Tuesday, September 29, 2020

Some Thoughts on Carry Ammunition

I firmly believe that you should always use factory ammunition for personal protection carry. When you purchase your chosen personal protection ammo from a reputable company always try to purchase 3 boxes of the same lot. I know ammo is expensive; however, isn’t your personal protection ammunition more important than a few high-priced cups of coffee? 

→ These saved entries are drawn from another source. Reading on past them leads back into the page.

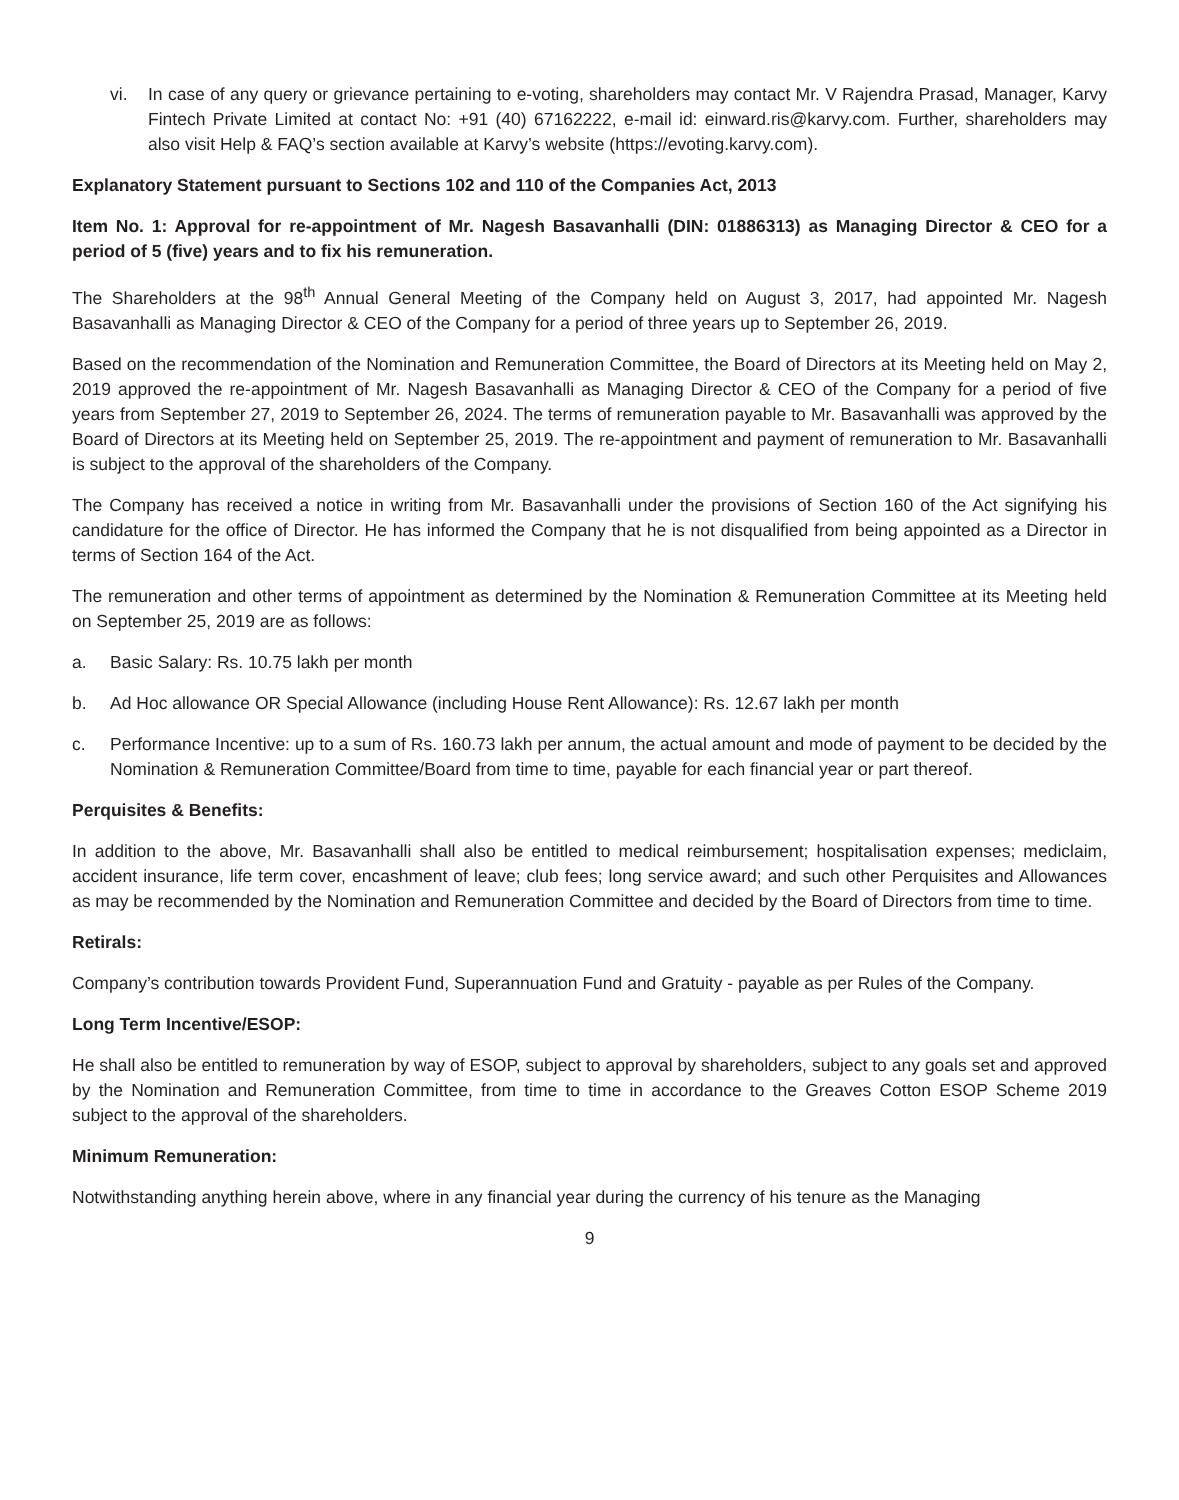vi. In case of any query or grievance pertaining to e-voting, shareholders may contact Mr. V Rajendra Prasad, Manager, Karvy Fintech Private Limited at contact No: +91 (40) 67162222, e-mail id: einward.ris@karvy.com. Further, shareholders may also visit Help & FAQ’s section available at Karvy’s website (https://evoting.karvy.com).
Explanatory Statement pursuant to Sections 102 and 110 of the Companies Act, 2013
Item No. 1: Approval for re-appointment of Mr. Nagesh Basavanhalli (DIN: 01886313) as Managing Director & CEO for a period of 5 (five) years and to fix his remuneration.
The Shareholders at the 98<sup>th</sup> Annual General Meeting of the Company held on August 3, 2017, had appointed Mr. Nagesh Basavanhalli as Managing Director & CEO of the Company for a period of three years up to September 26, 2019.
Based on the recommendation of the Nomination and Remuneration Committee, the Board of Directors at its Meeting held on May 2, 2019 approved the re-appointment of Mr. Nagesh Basavanhalli as Managing Director & CEO of the Company for a period of five years from September 27, 2019 to September 26, 2024. The terms of remuneration payable to Mr. Basavanhalli was approved by the Board of Directors at its Meeting held on September 25, 2019. The re-appointment and payment of remuneration to Mr. Basavanhalli is subject to the approval of the shareholders of the Company.
The Company has received a notice in writing from Mr. Basavanhalli under the provisions of Section 160 of the Act signifying his candidature for the office of Director. He has informed the Company that he is not disqualified from being appointed as a Director in terms of Section 164 of the Act.
The remuneration and other terms of appointment as determined by the Nomination & Remuneration Committee at its Meeting held on September 25, 2019 are as follows:
a. Basic Salary: Rs. 10.75 lakh per month
b. Ad Hoc allowance OR Special Allowance (including House Rent Allowance): Rs. 12.67 lakh per month
c. Performance Incentive: up to a sum of Rs. 160.73 lakh per annum, the actual amount and mode of payment to be decided by the Nomination & Remuneration Committee/Board from time to time, payable for each financial year or part thereof.
Perquisites & Benefits:
In addition to the above, Mr. Basavanhalli shall also be entitled to medical reimbursement; hospitalisation expenses; mediclaim, accident insurance, life term cover, encashment of leave; club fees; long service award; and such other Perquisites and Allowances as may be recommended by the Nomination and Remuneration Committee and decided by the Board of Directors from time to time.
Retirals:
Company’s contribution towards Provident Fund, Superannuation Fund and Gratuity - payable as per Rules of the Company.
Long Term Incentive/ESOP:
He shall also be entitled to remuneration by way of ESOP, subject to approval by shareholders, subject to any goals set and approved by the Nomination and Remuneration Committee, from time to time in accordance to the Greaves Cotton ESOP Scheme 2019 subject to the approval of the shareholders.
Minimum Remuneration:
Notwithstanding anything herein above, where in any financial year during the currency of his tenure as the Managing
9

You should examine every round for proper primer seating, case integrity, and bullet defects. Fire a few rounds from one box to confirm your pistol’s zero and point of impact with that lot of ammunition. After you load your magazines for carry save at least five rounds in the box. If you ever find yourself in a short range defensive situation, the forensics examiner can use the ammunition sample from the lot that you have saved to verify distances with powder testing. Large ammunition makers keep samples for each lot for exemplar testing for 10 years as well.

What about rotating your ammunition? I rotate my carry ammunition every six months and always confirm that the point of impact for a new lot is where I expect it to be. What do I do with the ammunition I retire from my carry pistol? I place them in a box and when I have enough to fire a standard qualification for practice, I use that ammunition. This lets me reaffirm that my pistol functions with my carry rounds and reminds me what firing that ammunition feels like.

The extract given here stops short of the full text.